If we are not encouraged by those who have spiritual knowledge to face the pain of wrongdoing directly, we will seek ways of assuaging our guilt and anxiety through drinking alcohol, drug abuse, and involvement with co-dependency with those as lost as ourselves. All these ways are a distraction from the nudge of self-consciousness. Brave souls that seek Truth may be fortunate enough to find that there are many ways to confront ourselves and thus resolve the issues of a bad conscience. A state of being in need of correction does indeed have a way to lessen the pain of conscience, but it entails facing the truth of the ways that we have indulged in that have caused the unconscious mind to be disturbed with memories buried and awaiting review.

One method of enhancing self-awareness is to sit in the stillness we call meditation. Meditation is a tool that assists Saturn to do its job of reviewing past unacceptable behavioral patterns. The conscious mind is like a sentry blocking the entrance of unconscious content to the conscious mind. Meditation puts the conscious mind “at ease” so that the contents of the unconscious can slip onto the screen of conscious awareness. It does this by degrees. One can recall emotional responses backward in time, even as far back as the birth process and beyond.

By going through this process willingly, one stands firm in the face of truth about oneself. It may be a painful process as we may see that we do not measure up to our better conscious ideals. This enlightening process is a direct self-encounter that may cause a high degree of emotional pain for a time. Seeing the truth is painful to the ego who always wants to think it is right. Those who are not ready to see themselves as they really are may contemplate even more escape from reality, and even thoughts of suicide can enter the mind. It would be easier to go through this Saturn process if society were more familiar and supportive of the need for self-renewal. There are techniques that one can find that allow the process to proceed toward success and a clearer conscience.

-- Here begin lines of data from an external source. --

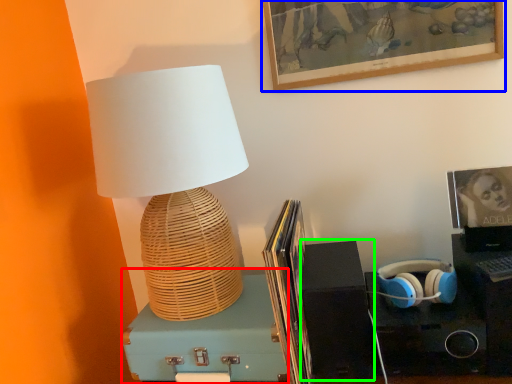
Question: Which is farther away from box (highlighted by a red box)? picture frame (highlighted by a blue box) or speaker (highlighted by a green box)?

Choices:
 (A) picture frame
 (B) speaker

Answer: (A)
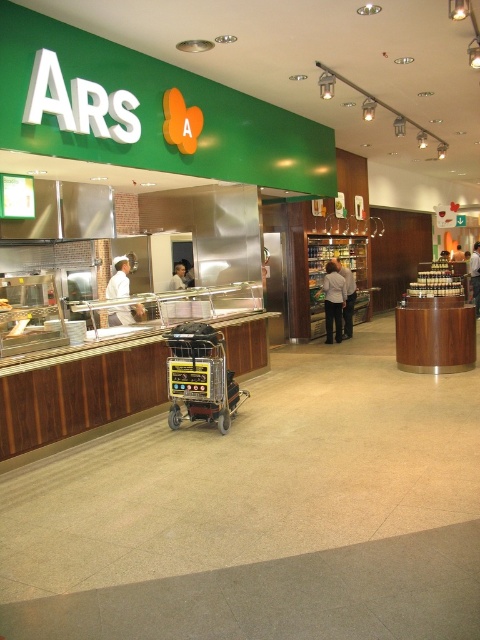
Question: Does white shirt at center have a greater width compared to white uniform at center?

Choices:
 (A) no
 (B) yes

Answer: (A)

Question: Does yellow plastic shopping cart at center have a larger size compared to light gray shirt at center?

Choices:
 (A) no
 (B) yes

Answer: (A)

Question: Does white uniform at center appear on the left side of light gray shirt at center?

Choices:
 (A) yes
 (B) no

Answer: (A)

Question: Which point is closer to the camera?

Choices:
 (A) (352, 280)
 (B) (183, 390)
 (C) (129, 292)

Answer: (B)

Question: Which point is closer to the camera?

Choices:
 (A) light gray shirt at center
 (B) white matte person at center

Answer: (B)

Question: Among these points, which one is farthest from the camera?

Choices:
 (A) (471, 285)
 (B) (186, 285)

Answer: (A)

Saturn is self-conscious awareness. With aspects of Saturn, we find we are in the times of self-analysis and we reflect on our own behavior. Right and wrong become important. Wrongdoing promotes a guilty conscience and when we follow our conscience we simply have an absence of painful conscience. The more fear we have, the greater the buildup of guilt. We don’t know where the uncomfortable feelings of anxiety come from, so we blame all kinds of outer circumstances for our anxiety rather than acknowledge that it is a direct result of accumulated wrongdoing. Mistakes and bad decisions create a guilty conscience and a guilty conscience produces feelings of fear. Fear is the way our higher selves can get our attention. When we do pay attention and acknowledge wrongdoing we go through a period of sadness and sorrow for having fallen away from a better path. When we know the truth about ourselves, that truth sets us free of guilt and fear.

Saturn marks the boundaries that are imposed on us from our own conscience, as well as with established societal conscience in the form of rules of behavior and laws of conduct. The cycles of Saturn point to the times when we have the opportunity to become more than what we were before.